## Hamiltonian Monte Carlo stories

Tomas Iesmantas had asked me for advice on a regression problem with 50 parameters, and I’d recommended Hamiltonian Monte Carlo.

A few weeks later he reported back:

After trying several modifications (HMC for all parameters at once, HMC just for first level parameters and Riemman manifold Hamiltonian Monte Carlo method), I finally got it running with HMC just for first level parameters and for others using direct sampling, since conditional distributions turned out to have closed form.

However, even in this case it is quite tricky, since I had to employ mass matrix and not just diagonal but at the beginning of algorithm generated it randomly (ensuring it is positive definite). Such random generation of mass matrix is quite blind step, but it proved to be quite helpful.

Riemman manifold HMC is quite vagarious, or to be more specific, metric of manifold is very sensitive. In my model log-likelihood I had exponents and values of metrics matrix elements was very large and when inverting this matrix, algorithm often produced singular matrices.

P.S. I even tried adaptive HMC (Bayesian Adaptive Hamiltonian Monte Carlo with and Application to High-Dimensional BEKK GARCH Models of Martin Burda), but it did not worked. Adaptation seemed strange, since there were no vanishing adaptation, just half of sum of previous and new metrics.

I passed this on to Bob and Matt3. Bob asked:

How did HMC for all the parameters work compared to using HMC for low-level ones and direct sampling for others? Radford Neal discusses this approach in his MCMC handbook chapter on HMC, but we were hoping (backed up by some back of the envelope calculations) that we could just do all the parameters at once.

To which Tomas replied:

When applying HMC for all parameter set I never got good mixing.

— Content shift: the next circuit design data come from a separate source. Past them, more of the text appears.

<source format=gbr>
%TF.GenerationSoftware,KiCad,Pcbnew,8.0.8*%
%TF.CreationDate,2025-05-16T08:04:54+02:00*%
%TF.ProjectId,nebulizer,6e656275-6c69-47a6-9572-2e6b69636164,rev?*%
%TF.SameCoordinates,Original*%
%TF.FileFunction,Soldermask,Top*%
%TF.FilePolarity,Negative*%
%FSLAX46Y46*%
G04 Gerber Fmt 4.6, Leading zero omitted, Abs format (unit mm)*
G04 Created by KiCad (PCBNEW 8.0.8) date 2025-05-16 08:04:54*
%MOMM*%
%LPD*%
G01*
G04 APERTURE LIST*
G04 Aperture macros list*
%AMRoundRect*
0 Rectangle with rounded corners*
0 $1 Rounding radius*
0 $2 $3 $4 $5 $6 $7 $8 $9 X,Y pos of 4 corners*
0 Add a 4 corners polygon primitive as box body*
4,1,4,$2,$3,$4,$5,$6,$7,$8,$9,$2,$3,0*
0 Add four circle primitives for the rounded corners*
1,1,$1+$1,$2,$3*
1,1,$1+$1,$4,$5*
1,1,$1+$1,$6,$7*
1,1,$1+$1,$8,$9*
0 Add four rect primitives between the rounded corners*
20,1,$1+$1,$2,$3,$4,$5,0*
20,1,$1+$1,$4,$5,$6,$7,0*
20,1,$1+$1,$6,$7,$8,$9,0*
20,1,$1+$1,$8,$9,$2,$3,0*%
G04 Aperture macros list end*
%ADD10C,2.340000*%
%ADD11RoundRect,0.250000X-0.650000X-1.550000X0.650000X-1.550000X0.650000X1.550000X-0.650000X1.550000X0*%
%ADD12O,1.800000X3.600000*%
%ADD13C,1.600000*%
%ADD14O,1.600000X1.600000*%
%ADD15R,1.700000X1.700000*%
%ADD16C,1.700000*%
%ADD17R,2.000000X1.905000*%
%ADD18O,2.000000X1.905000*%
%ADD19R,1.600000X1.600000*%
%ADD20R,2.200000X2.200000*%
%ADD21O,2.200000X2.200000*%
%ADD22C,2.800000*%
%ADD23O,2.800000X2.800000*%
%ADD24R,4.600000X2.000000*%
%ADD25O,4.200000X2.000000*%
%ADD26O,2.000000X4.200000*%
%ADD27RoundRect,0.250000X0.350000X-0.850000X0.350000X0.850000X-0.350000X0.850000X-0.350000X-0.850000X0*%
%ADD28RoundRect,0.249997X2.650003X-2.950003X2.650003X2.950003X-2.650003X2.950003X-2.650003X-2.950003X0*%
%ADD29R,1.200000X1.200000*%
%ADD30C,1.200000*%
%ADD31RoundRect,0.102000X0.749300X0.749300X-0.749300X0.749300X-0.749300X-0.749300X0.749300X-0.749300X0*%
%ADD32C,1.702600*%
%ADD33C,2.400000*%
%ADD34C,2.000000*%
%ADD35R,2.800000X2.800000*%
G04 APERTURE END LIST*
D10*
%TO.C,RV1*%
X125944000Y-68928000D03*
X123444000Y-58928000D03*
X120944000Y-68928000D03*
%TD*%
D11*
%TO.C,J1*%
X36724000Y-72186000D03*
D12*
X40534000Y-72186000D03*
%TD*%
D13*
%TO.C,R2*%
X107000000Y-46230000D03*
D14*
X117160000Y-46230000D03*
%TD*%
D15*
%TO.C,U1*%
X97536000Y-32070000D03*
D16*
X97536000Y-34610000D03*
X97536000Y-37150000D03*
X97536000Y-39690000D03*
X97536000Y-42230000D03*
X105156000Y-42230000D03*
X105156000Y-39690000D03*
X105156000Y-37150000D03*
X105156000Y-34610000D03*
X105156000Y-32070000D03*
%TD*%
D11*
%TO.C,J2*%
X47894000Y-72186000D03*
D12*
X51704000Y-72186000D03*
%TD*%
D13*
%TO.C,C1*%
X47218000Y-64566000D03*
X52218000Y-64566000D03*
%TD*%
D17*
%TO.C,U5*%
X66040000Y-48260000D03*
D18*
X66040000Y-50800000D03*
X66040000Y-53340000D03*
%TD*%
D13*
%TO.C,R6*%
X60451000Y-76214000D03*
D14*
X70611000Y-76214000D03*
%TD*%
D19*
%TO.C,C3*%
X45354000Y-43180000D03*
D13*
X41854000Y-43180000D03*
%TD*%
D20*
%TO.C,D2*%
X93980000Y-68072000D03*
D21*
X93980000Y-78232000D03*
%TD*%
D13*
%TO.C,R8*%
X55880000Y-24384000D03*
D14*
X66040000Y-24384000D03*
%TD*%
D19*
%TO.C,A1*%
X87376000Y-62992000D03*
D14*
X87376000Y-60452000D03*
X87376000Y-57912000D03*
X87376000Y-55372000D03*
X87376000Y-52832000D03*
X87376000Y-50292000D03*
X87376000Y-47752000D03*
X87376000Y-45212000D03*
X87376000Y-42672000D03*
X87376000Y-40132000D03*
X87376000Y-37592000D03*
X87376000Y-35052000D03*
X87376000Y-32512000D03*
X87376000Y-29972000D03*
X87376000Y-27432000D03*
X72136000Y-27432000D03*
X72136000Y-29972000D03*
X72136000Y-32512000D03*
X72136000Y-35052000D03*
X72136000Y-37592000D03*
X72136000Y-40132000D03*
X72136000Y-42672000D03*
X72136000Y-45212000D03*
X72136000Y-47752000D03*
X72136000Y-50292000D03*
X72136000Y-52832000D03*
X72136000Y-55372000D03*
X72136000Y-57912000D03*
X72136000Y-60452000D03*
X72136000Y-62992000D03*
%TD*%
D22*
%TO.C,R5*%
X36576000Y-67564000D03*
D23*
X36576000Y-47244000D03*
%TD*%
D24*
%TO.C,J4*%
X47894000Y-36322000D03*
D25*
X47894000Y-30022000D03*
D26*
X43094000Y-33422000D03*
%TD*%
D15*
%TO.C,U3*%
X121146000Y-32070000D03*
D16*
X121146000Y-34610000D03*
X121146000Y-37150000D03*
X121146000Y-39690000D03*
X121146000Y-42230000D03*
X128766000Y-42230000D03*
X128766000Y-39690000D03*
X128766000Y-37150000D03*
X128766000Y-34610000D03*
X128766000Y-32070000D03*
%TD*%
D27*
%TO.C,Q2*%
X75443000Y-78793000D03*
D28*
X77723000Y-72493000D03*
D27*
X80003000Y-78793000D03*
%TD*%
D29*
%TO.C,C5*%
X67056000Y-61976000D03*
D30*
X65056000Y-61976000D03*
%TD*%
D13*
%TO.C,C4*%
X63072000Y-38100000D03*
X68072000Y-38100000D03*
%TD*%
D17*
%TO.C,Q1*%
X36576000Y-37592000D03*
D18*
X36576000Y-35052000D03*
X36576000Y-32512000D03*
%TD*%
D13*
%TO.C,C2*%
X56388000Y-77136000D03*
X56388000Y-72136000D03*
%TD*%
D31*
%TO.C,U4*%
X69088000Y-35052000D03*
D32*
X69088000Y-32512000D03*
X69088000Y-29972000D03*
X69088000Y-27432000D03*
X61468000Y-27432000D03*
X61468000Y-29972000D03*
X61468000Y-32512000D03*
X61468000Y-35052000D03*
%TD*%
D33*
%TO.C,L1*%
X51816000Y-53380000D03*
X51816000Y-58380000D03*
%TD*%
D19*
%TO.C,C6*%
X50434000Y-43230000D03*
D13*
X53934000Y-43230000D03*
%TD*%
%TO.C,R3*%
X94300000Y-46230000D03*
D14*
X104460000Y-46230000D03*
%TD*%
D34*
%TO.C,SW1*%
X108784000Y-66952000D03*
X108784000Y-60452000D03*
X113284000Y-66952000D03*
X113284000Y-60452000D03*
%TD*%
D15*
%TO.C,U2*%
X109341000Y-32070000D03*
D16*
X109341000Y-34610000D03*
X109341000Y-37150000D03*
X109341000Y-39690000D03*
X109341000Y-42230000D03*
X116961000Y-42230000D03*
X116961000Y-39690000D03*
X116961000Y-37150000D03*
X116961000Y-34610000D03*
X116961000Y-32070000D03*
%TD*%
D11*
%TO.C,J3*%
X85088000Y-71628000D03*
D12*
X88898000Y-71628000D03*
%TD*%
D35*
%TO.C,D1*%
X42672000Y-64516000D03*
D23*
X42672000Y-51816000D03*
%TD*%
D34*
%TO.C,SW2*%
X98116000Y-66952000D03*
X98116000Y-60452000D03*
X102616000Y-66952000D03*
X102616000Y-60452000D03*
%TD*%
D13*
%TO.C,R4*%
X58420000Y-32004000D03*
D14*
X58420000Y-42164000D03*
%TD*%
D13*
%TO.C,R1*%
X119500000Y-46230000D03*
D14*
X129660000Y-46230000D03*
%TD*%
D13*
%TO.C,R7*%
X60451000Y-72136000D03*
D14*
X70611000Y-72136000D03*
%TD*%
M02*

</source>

Sometimes first level parameters showed “wish to mix”, but second level parameters almost didn’t move at all, and usually all parameters were stuck on some values and didn’t move at all. If I reduced leapfrog intergration step more, I just obtained very correlated chains and no matter how I tried to vary intergration step, number of steps, or mass matrix, second level parameters showed (almost) no will to mix.

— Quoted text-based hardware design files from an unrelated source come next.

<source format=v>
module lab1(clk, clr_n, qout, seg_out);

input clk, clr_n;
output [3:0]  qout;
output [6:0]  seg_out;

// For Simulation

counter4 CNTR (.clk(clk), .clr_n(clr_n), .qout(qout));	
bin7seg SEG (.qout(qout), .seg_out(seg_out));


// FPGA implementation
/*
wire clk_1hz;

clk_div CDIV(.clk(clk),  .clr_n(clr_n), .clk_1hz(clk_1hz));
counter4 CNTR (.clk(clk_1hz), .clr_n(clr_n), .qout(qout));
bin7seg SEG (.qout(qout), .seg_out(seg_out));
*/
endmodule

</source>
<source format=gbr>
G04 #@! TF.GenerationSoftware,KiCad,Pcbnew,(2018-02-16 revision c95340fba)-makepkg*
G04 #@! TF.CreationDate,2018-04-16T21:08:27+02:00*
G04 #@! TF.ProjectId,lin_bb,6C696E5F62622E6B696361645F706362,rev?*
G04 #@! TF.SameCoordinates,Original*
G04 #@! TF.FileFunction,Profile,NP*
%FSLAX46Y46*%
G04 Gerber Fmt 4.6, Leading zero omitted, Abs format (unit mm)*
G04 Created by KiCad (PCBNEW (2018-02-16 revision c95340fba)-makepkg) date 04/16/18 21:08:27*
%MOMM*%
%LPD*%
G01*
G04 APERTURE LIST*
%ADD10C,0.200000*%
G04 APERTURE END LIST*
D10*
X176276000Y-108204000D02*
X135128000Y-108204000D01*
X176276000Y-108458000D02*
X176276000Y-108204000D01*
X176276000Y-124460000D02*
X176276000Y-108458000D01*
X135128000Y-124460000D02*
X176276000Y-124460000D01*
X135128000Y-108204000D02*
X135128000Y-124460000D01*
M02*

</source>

As for HMC just for first level parameters, everything worked better
than HMC for all parameters at once.

It seemes that second level parameters gave some very odd topology. And for Riemman manifold HMC Fisher information metric wasn’t the right one in my case.

And Matt3 wrote:

Interesting. So there are no negative elements in the mass matrix? I think this should help if there are more positive correlations in your posterior than negative ones, but hurt if there are many negative correlations. I wonder if there’s something about your model that makes positive correlations more common than negative ones.

1. jsalvatier says:

Interesting, thanks for this.

2. Iain Murray says:

For hierarchical models it can be important to have the right parameterization, whatever Monte Carlo method is being used. Two relevant papers (the first is my own and improves on the second in some ways, although in some ways is less general):

• I agree – in my experience HMC can work quite well in hierarchical models, but it depends on choosing the right parameterization. I have used it to sample covariance hyperparameteres in a latent Gaussian model.

http://mikkelschmidt.dk/icml2009/

3. Joe says:

All technical points aside, I love the word “vagarious”.

4. Does this mean HMC is dead?

• Andrew says:

No. Why do you say that?

• I meant that there’s this promise hanging out there that someday we’ll get a method that “just (always) works”. I don’t really expect that sort of method to appear yet (especially when, like HMC, it’s been around for a while), but when I saw the title of the post I was hoping the rest of the post would be dramatically positive.

On a related note, would you be willing to comment about what made you bet on HMC as a generally applicable sampling method? There are so many competing approaches that hearing about the rationale would be very interesting.

• Andrew says:

Krzysztof:

WIthin MCMC, Metropolis is the standard. HMC is a generalization of Metropolis so should perform better if tuned right. There’s a cost to HMC because you need to calculate gradients, but that’s not such a problem with autodiff. In some examples I’ve been involved with, HMC has solved the problem where Metropolis and various natural extensions such as parallel tempering have failed.

Maybe MCMC itself isn’t the best; maybe something like variational Bayes is better. But within MCMC, Hamiltonian seems like the current state of the art.

• I don’t see why there should be a method that “just (always) works”.